A chaque arrivée de Paul et Chantal Biya à l’hôtel Intercontinental de Genève, les bagagistes se demandaient ce que pouvaient bien contenir ces grands cartons légers, hauts d’environ un mètre vingt, qui semblaient flotter sur la marée de valises de marque du couple présidentiel camerounais et de sa nombreuse escorte. Mystère! D’autant que le jour du départ, il y en avait toujours un ou deux de plus.
Le secret des cartons est celui d’une coiffeuse française d’origine balkanique qui officie dans un petit salon genevois de la rive gauche; appelons-la Branca. Longtemps, elle a travaillé pour une enseigne parisienne réputée, non loin du Palais de l’Elysée. Chantal Biya était une habituée et Branca son obligée. Le courant passait bien. Il y a une dizaine d’années, Branca a quitté Paris pour s’installer à Genève. Une aubaine pour Chantal qui, jusqu’à la récente pandémie de coronavirus, y séjournait plusieurs mois par an. Les deux femmes ont ainsi pu nouer au bord du Léman une spectaculaire association capillaire.

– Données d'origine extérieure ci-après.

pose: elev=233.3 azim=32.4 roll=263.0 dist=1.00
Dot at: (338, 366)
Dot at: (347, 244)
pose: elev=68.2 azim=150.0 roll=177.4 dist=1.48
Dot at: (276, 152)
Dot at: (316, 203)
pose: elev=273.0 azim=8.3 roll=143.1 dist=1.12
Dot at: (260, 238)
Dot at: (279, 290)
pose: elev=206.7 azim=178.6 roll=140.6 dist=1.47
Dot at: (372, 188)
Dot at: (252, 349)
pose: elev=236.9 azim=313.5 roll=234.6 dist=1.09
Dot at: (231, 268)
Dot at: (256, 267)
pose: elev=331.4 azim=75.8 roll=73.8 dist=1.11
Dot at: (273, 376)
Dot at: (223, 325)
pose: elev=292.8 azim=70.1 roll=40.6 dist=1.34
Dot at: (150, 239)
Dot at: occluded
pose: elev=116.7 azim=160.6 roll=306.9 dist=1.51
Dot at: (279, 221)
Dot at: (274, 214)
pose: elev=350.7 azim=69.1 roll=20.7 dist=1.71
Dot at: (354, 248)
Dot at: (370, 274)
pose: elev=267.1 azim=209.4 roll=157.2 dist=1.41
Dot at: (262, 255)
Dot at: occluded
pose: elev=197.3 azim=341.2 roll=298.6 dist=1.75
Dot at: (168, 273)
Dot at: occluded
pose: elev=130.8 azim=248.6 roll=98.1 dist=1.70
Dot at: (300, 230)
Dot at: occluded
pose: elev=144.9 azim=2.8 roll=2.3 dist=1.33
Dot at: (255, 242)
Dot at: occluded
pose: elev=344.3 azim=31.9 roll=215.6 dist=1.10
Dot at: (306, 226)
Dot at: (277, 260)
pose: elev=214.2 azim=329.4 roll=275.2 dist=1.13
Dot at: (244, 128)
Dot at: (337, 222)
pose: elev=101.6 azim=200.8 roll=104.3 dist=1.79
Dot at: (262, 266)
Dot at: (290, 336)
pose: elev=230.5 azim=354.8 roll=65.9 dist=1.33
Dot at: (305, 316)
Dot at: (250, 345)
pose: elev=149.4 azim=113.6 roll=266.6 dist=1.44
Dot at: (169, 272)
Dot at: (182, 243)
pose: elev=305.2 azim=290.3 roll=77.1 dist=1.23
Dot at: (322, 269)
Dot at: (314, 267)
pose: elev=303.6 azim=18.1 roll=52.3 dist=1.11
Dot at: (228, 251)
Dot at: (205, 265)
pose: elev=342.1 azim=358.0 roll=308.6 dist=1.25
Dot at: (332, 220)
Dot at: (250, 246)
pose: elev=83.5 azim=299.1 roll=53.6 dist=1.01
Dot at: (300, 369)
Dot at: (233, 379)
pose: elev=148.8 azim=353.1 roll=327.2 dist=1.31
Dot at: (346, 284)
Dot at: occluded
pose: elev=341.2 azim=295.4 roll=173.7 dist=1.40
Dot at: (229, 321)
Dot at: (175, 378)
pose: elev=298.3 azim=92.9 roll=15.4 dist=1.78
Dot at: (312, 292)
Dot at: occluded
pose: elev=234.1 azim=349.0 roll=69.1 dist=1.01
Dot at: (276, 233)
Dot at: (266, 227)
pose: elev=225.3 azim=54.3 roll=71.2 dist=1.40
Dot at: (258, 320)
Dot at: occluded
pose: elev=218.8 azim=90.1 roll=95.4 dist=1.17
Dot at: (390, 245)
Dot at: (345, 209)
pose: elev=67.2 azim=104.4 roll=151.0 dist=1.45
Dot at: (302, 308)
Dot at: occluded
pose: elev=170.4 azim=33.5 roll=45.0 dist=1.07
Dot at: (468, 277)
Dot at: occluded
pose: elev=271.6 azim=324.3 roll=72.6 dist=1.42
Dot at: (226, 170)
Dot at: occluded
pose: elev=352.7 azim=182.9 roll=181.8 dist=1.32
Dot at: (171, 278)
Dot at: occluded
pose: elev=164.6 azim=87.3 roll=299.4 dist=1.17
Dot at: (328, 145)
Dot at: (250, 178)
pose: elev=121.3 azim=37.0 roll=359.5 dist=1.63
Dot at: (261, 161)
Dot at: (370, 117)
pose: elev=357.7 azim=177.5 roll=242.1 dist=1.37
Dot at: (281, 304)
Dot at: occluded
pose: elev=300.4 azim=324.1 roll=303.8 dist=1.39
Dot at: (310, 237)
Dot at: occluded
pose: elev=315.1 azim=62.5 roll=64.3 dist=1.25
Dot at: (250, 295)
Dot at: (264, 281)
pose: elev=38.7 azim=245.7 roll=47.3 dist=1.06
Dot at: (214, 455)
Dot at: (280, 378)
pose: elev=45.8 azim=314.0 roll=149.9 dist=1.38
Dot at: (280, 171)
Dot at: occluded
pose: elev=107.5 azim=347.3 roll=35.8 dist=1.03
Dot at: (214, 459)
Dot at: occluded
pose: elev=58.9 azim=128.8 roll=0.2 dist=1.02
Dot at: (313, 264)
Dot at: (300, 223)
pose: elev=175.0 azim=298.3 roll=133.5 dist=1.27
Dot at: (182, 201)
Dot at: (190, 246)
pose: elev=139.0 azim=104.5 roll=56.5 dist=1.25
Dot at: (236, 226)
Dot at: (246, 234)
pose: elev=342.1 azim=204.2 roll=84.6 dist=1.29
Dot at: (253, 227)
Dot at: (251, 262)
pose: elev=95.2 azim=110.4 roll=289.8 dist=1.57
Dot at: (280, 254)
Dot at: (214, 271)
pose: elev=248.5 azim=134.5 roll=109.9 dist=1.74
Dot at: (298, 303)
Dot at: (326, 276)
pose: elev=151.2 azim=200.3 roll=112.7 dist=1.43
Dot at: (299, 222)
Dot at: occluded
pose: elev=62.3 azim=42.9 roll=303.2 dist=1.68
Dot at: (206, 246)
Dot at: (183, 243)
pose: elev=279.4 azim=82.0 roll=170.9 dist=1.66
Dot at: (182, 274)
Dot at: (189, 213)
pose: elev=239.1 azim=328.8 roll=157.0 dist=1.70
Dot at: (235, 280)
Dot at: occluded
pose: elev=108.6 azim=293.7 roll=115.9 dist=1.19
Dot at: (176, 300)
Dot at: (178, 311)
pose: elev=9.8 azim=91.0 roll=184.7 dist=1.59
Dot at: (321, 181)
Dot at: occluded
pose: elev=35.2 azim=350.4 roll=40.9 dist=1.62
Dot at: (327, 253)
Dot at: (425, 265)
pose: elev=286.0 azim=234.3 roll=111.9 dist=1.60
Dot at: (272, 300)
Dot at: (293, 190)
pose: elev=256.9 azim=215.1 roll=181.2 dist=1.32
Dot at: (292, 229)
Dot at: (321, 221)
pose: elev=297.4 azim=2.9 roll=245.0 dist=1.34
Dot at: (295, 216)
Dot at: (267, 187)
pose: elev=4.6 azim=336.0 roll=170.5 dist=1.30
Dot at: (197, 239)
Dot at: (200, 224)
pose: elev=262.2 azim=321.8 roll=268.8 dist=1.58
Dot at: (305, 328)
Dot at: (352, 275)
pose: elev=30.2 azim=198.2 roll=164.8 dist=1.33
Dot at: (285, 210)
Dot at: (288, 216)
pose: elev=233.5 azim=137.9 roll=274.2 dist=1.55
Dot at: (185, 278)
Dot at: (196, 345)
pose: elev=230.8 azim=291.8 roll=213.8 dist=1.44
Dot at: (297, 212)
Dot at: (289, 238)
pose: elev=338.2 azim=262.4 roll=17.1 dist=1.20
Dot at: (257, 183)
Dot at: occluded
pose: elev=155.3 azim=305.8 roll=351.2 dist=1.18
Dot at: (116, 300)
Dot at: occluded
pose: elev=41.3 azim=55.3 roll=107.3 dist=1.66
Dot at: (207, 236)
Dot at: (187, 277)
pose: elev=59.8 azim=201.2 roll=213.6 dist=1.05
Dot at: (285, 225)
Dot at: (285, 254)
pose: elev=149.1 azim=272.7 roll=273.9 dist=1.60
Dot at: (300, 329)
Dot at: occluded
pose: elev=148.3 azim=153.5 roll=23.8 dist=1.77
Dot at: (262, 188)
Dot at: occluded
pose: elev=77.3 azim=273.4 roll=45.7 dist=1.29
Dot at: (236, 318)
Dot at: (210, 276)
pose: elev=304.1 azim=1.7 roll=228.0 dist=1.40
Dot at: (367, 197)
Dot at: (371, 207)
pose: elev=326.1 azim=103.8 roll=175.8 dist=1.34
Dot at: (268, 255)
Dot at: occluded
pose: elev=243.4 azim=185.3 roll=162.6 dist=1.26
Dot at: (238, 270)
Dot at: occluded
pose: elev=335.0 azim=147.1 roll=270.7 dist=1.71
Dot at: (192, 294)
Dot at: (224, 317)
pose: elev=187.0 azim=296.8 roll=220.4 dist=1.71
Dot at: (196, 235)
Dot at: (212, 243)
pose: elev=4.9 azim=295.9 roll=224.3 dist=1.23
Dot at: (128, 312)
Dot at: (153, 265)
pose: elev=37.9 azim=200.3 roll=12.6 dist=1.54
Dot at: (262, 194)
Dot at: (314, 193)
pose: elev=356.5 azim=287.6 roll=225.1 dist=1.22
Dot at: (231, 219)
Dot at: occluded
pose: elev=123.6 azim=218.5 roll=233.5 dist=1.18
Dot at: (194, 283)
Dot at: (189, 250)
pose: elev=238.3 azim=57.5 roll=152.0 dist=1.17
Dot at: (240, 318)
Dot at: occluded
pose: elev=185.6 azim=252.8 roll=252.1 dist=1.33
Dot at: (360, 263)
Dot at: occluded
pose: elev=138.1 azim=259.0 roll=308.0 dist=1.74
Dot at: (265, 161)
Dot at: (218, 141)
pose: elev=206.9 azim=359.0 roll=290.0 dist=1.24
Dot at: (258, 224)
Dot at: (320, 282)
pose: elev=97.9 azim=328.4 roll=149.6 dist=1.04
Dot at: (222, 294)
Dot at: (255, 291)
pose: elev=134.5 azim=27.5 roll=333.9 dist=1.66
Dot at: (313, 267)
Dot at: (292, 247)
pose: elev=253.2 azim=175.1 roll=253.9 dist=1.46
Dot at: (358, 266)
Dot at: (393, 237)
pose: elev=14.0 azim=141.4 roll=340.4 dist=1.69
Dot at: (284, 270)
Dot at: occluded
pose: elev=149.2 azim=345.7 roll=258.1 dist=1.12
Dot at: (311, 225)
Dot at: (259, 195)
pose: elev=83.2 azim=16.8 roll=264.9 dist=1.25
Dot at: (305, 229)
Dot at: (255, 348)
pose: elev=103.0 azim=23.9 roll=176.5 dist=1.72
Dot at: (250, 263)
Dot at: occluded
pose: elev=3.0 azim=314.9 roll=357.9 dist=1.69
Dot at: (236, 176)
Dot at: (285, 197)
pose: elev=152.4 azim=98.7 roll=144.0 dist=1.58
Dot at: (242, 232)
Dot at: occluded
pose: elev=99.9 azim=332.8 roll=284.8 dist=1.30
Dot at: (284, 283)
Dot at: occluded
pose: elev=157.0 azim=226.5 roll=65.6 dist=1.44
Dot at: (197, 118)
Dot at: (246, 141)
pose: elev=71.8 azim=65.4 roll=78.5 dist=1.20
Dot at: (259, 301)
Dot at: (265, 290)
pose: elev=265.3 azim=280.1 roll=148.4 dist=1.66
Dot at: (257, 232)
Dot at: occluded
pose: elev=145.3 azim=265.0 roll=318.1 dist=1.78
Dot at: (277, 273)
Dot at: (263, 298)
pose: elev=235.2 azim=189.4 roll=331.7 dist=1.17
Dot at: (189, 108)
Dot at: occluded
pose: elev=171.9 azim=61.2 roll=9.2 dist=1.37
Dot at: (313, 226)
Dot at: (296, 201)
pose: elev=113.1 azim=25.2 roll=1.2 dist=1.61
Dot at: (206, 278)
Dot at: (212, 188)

A Branca de trouver des dizaines de milliers de vrais cheveux, souvent d’origine asiatique, de les décolorer avant de les teindre dans les tons fauves de sa cliente puis de les assembler en montagnes et en torrents, chez elle, le soir et les week-ends – un travail d’une infinie patience. A Chantal de porter ces perruques inouïes jusqu’à la Maison Blanche. De fait, la première dame camerounaise, qui vient de célébrer son 50e anniversaire, ne passe jamais inaperçue. Tenue violette pétante puis à fleurs rouges avec Michelle Obama en septembre 2016 pour une réunion sur «l’éducation de la jeune fille», chemisier jaune canard un an plus tard avec Melania Trump, à l’occasion d’un événement sur le «bien être des enfants». Dans les deux cas, une chevelure monumentale, colorée dans de puissants tons cuivrés. Une chevelure «made in Geneva».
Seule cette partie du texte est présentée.